Biogas is Smithfield’s latest scheme to “get rich quick”—making money off a problem they created and promised to fix—while Black, brown, and poor people pay the price.

  • Smithfield has shown us before and during this pandemic: they don’t care whether you’re a resident, a hog farmer, or a plant worker, they will put your life and your livelihood on the line if it lines their pockets. 
  • If you’re Black, Latinx/Latino, Indigenous, or white and low-income, your life matters even less to them; ask yourself why our communities are chosen again and again to host the most polluting projects and corrupt industries.
  • Neither the residents nor contract growers would see much of the wealth generated by these biogas projects anyway; it would be piped out of our community and into the pockets of pork and gas CEOs. 
  • Smithfield would continue to intimidate contract growers into producing biogas and pit neighbor against neighbor for its own ends.  
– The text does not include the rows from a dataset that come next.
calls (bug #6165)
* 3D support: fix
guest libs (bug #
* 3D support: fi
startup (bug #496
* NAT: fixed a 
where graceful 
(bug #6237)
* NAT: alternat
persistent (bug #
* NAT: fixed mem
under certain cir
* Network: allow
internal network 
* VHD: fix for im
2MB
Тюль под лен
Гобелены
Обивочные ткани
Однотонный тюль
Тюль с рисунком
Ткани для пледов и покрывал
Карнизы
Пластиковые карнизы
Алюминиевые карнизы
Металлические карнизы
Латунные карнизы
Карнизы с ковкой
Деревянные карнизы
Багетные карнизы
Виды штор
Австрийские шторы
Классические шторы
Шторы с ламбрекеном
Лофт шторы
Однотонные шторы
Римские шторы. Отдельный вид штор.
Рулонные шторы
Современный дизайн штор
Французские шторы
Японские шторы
Our legislators and regulators should be working for us, not for Smithfield and Dominion. 

  • From the time of slavery to today, our families have fought for, built, and preserved this land. Our communities deserve to decide what’s built here and who benefits.
  • If our elected leaders and environmental watchdogs truly serve the people, they should devote their attention and resources to ways of generating energy and producing food that don’t put their constituents’ lives at risk.
  • If our lawmakers are approving permits for biogas projects and pipelines, it’s clear they work for corporations – not the people. 


Ultimately, we owe it to our children and grandchildren to explore better ways to meet our energy needs and raise hogs sustainably. Those ways already exist.

  • In the short term, millions of dollars have already been spent figuring out better ways to handle hog waste that—unlike biogas—won’t make pollution worse. We have real solutions right now that work for farmers and communities alike;  we don’t need and don’t want what Smithfield and Dominion are selling.
  • In the long term, the future of food and energy doesn’t need to include giant greedy monopolies like Smithfield and Dominion. The pandemic has already shown us what’s possible.